- [TASK ITEM]
Count every line in the data below that includes "Chumash", and give only the result.
◇ ◇ ◇ ◇ ◇
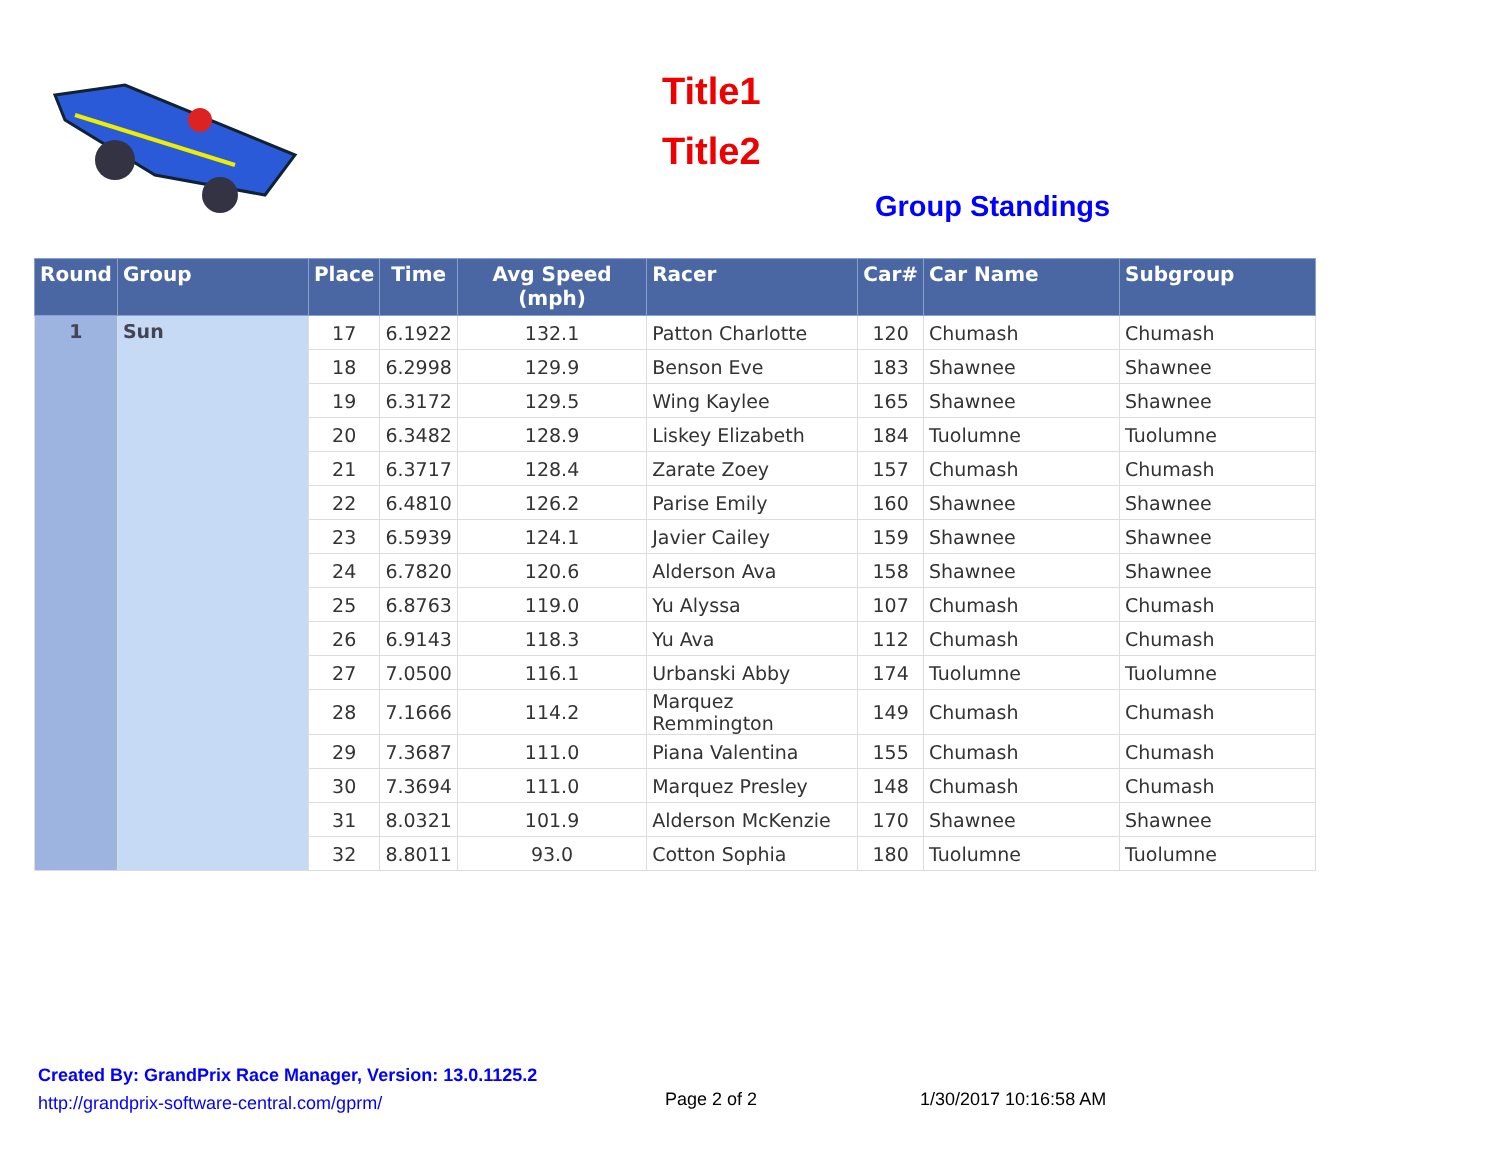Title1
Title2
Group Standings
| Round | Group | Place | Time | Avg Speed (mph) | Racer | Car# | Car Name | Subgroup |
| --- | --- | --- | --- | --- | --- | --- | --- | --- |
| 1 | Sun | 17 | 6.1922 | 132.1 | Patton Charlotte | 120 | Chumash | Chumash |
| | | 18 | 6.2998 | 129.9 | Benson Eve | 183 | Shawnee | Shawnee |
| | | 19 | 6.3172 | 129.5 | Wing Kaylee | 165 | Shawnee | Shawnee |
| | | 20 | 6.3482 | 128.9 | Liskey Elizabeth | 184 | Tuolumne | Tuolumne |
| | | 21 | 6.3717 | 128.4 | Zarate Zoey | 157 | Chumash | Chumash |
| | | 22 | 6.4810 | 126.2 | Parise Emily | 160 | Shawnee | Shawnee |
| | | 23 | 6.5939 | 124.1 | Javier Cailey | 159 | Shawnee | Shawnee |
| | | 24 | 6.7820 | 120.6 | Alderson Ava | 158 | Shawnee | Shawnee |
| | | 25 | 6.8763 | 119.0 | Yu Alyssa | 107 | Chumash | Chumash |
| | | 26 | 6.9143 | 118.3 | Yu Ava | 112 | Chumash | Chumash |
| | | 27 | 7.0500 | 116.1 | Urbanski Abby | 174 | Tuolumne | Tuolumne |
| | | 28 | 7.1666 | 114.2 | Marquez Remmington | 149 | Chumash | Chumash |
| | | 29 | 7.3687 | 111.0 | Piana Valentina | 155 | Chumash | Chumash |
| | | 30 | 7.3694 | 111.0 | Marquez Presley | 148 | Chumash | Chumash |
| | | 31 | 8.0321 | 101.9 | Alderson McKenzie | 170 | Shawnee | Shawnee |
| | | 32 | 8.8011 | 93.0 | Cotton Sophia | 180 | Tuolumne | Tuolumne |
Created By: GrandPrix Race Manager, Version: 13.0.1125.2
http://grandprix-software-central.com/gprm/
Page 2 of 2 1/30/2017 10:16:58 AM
◇ ◇ ◇ ◇ ◇
- [WRITTEN REPLY]
7